Deputy→Xero Integration Detail (April 2026)
The Deputy→Xero integration is now strategically locked in (Xero $25M investment, exclusive embedded partner). Key implications for the data architecture:
Integration is semi-automated, not real-time. A manager must manually trigger each timesheet export. Timesheets do not flow to Xero on approval. This means the Humphrey Intelligence App cannot rely on Xero payroll data being current in real-time — labour cost calculations must account for export lag.
Deputy API supports webhooks for timesheets, employees, leave, and schedules at no extra cost. No dedicated “timesheet approved” event, but timesheet update with TimeApproved=true serves the same purpose. This enables the dashboard to pull labour hours directly from Deputy rather than waiting for Xero export — recommended approach for real-time labour cost visibility.
Xero API rate limit (5,000 calls/day, 60/min) is the binding constraint for any integration consuming Xero data. Deputy exports and Humphrey dashboard pulls share this budget. Batch pulls should be scheduled to avoid conflicts with payroll export windows.

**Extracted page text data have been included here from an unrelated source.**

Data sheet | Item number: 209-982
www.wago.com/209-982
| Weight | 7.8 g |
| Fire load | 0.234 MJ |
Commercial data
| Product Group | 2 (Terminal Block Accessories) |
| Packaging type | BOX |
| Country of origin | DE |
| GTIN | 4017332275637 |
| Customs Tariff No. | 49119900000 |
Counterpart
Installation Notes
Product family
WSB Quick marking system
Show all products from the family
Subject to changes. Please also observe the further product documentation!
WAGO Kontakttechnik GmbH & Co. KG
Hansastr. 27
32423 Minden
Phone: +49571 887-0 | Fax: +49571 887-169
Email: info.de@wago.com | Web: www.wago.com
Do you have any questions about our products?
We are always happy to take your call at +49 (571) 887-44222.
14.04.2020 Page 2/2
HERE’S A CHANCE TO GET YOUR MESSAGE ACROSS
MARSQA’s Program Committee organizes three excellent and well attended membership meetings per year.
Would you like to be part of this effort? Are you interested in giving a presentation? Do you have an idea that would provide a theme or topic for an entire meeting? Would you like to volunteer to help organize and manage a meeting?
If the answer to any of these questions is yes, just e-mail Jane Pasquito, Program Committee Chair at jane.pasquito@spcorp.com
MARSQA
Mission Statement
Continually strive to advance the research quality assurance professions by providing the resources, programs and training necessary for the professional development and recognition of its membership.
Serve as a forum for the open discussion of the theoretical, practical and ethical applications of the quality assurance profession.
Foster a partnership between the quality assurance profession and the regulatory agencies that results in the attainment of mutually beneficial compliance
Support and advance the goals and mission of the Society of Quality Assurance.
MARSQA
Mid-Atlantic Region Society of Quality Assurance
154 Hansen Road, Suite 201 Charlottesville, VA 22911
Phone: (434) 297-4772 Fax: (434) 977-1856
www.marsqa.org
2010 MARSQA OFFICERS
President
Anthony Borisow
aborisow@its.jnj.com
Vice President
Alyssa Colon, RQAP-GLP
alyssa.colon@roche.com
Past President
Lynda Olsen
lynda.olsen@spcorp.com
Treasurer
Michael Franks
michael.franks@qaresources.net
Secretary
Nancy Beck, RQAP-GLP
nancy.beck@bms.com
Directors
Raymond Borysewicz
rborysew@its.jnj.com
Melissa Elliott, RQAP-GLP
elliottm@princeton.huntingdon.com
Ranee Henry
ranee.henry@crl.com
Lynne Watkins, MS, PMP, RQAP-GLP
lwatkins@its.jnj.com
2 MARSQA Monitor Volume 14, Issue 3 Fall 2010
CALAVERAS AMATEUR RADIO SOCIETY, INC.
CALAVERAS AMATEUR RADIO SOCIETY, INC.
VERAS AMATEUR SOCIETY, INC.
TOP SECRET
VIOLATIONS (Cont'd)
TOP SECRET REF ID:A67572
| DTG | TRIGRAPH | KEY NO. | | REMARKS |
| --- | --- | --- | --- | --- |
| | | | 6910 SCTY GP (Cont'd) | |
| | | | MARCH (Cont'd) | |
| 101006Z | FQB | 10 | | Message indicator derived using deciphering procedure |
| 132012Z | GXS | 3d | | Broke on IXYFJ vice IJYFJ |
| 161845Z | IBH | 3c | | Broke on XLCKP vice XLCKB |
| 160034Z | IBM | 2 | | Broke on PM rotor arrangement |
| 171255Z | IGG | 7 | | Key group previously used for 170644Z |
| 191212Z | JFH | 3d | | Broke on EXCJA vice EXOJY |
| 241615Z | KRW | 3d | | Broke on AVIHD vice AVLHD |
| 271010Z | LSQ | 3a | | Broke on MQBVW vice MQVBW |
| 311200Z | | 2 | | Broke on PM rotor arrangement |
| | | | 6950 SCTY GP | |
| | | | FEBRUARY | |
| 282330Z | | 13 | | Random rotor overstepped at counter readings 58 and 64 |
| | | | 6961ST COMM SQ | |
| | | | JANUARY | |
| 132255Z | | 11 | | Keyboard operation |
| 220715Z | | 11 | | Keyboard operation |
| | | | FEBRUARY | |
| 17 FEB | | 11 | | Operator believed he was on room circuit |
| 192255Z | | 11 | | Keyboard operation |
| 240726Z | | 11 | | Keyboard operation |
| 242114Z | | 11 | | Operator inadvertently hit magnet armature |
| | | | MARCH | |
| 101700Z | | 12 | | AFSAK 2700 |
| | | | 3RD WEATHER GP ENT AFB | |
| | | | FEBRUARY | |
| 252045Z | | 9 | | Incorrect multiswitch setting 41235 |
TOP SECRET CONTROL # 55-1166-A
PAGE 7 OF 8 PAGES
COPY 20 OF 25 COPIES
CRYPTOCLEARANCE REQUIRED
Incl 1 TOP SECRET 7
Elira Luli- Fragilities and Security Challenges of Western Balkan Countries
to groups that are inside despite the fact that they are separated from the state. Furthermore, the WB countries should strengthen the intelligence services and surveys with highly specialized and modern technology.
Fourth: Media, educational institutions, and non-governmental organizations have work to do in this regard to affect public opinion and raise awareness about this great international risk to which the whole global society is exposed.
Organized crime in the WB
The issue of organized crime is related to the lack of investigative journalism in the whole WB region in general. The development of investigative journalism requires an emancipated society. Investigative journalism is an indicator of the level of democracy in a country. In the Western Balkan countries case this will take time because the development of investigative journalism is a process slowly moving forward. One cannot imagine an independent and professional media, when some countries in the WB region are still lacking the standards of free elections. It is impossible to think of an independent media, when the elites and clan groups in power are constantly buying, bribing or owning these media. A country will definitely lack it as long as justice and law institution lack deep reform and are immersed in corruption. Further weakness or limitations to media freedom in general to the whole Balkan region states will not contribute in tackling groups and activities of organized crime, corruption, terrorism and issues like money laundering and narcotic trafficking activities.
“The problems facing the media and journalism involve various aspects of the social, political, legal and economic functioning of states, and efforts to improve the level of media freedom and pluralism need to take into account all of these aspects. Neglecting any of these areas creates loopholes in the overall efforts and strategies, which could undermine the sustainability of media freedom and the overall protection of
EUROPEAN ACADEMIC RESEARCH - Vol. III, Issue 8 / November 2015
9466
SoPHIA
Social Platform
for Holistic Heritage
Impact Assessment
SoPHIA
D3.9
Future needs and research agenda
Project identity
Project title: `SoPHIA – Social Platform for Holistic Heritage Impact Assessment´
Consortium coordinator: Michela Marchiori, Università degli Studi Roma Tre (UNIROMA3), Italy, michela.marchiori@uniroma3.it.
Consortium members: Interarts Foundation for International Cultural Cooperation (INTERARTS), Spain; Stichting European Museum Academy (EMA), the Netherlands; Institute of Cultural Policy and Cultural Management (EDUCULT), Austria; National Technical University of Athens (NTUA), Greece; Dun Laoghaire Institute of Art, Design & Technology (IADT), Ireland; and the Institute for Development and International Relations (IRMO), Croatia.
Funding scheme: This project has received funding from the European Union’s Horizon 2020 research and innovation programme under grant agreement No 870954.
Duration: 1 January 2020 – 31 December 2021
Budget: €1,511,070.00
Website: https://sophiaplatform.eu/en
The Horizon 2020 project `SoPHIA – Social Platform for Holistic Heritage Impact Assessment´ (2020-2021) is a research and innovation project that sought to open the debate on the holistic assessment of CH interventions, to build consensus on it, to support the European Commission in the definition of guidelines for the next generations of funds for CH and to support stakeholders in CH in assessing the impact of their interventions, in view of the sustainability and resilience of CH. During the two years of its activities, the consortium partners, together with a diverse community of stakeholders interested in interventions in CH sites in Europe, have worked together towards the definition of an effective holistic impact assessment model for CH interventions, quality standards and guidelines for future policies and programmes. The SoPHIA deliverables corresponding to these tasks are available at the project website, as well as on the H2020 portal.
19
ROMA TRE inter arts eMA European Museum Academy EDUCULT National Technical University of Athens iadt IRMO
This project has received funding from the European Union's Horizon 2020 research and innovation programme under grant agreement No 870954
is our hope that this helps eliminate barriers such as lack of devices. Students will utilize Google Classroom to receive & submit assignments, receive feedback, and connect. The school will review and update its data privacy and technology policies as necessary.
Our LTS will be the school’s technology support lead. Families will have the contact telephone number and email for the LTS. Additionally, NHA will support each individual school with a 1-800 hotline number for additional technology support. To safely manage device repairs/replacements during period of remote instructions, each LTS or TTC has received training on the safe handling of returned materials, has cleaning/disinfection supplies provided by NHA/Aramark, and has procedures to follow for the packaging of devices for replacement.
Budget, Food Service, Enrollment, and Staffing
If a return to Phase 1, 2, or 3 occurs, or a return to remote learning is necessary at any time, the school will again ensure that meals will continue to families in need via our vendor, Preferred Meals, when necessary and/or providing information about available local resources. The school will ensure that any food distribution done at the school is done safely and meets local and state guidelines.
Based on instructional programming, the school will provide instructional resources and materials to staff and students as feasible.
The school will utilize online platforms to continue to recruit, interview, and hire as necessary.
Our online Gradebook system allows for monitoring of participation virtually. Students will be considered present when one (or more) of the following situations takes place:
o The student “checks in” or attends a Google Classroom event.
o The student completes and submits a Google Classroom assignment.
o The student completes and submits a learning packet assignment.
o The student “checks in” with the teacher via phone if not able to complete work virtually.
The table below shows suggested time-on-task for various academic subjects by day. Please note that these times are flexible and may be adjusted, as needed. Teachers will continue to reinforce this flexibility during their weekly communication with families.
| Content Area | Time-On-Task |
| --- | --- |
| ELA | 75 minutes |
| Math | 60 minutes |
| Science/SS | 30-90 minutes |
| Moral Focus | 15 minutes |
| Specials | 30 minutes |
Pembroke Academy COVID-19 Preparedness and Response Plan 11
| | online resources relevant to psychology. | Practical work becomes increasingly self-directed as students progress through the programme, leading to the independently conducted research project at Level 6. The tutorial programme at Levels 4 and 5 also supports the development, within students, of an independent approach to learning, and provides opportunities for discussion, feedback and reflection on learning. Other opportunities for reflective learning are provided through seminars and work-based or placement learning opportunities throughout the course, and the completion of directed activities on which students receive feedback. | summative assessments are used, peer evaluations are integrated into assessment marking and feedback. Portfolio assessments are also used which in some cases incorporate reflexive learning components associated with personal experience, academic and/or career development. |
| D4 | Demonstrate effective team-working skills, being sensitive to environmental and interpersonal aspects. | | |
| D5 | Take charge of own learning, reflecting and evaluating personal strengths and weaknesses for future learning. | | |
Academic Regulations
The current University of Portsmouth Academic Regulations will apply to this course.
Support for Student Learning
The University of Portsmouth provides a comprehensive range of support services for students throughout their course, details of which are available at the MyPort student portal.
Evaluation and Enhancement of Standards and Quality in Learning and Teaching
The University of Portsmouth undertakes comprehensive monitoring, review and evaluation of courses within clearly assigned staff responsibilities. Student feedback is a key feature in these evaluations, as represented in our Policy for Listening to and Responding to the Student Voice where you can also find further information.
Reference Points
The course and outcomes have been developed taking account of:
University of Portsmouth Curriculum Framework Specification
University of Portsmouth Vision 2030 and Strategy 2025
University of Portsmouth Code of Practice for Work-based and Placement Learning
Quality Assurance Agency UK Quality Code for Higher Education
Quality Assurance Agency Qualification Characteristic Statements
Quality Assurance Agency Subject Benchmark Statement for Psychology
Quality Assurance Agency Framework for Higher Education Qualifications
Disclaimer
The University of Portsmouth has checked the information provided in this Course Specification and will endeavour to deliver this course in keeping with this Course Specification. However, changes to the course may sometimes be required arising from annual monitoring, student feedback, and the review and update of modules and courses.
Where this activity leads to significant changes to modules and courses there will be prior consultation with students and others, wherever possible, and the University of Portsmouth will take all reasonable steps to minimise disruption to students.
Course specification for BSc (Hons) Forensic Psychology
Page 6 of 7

Middleware verdict: Zapier and Make cannot replicate the native batch payroll export. They process events individually with no Australian award awareness. Custom middleware (AWS Lambda, ~$0–5/month) is viable only if zero-touch automation is required.
Integration Health Checklist
- Amaka: verify partnership free tier covers transaction volume
- Xero: must be on Grow plan ($75/month) — Starter breaks integration
- Deputy→Xero: employee profiles must match exactly (names, emails, pay items); enable Timesheet Preflight
- GST tax groups: must be manually configured for alcohol items
- Xero API budget: coordinate Deputy export timing with Humphrey dashboard batch pulls to stay under 5,000 calls/day
See Tech Stack Optimisation for full integration recommendations.
Related Pages
- Humphrey Intelligence App — dashboard consuming this data
- Tech Stack — architecture decisions enabling integration
- Automation Opportunities — automation tasks using integrated data
- Tech Stack Optimisation — integration recommendations
- Deputy Xero Integration Research — source: Deputy→Xero integration detail (April 2026)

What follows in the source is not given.